What is needed = Your task is to write out every line of the data exactly. Drop the pictures.

Dataset entries =
▼

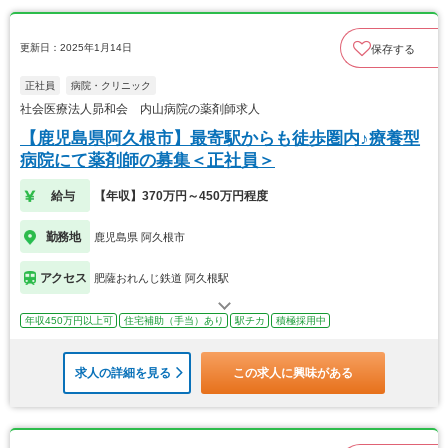
更新日：2025年1月14日
保存する
正社員
病院・クリニック
社会医療法人昴和会 内山病院の薬剤師求人
【鹿児島県阿久根市】最寄駅からも徒歩圏内♪療養型
病院にて薬剤師の募集＜正社員＞
給与
【年収】370万円～450万円程度
勤務地
鹿児島県 阿久根市
アクセス
肥薩おれんじ鉄道 阿久根駅
年収450万円以上可
住宅補助（手当）あり
駅チカ
積極採用中
求人の詳細を見る
この求人に興味がある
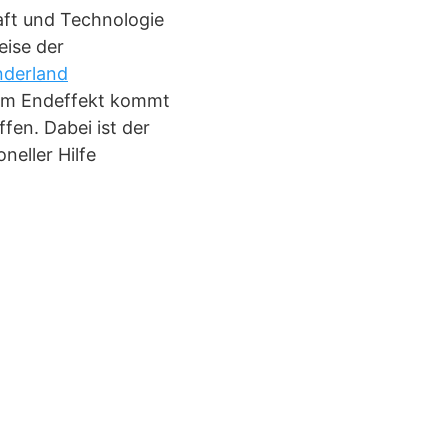
ft und Technologie
eise der
nderland
 Im Endeffekt kommt
fen. Dabei ist der
neller Hilfe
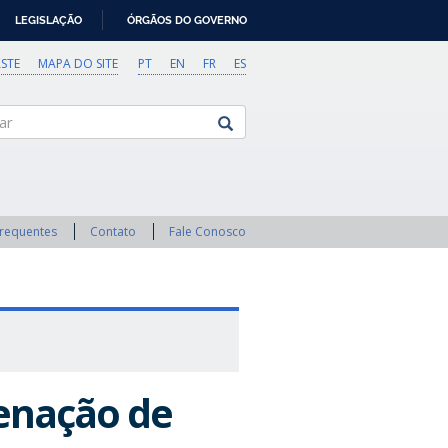
LEGISLAÇÃO
ÓRGÃOS DO GOVERNO
STE
MAPA DO SITE
PT
EN
FR
ES
Frequentes
Contato
Fale Conosco
denação de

▲

Finished exercise =
更新日：2025年1月14日
保存する
正社員
病院・クリニック
社会医療法人昴和会 内山病院の薬剤師求人
【鹿児島県阿久根市】最寄駅からも徒歩圏内♪療養型
病院にて薬剤師の募集＜正社員＞
給与
【年収】370万円～450万円程度
勤務地
鹿児島県 阿久根市
アクセス
肥薩おれんじ鉄道 阿久根駅
年収450万円以上可
住宅補助（手当）あり
駅チカ
積極採用中
求人の詳細を見る
この求人に興味がある
ft und Technologie
eise der
nderland
 Im Endeffekt kommt
fen. Dabei ist der
neller Hilfe
LEGISLAÇÃO
ÓRGÃOS DO GOVERNO
STE
MAPA DO SITE
PT
EN
FR
ES
Frequentes
Contato
Fale Conosco
denação de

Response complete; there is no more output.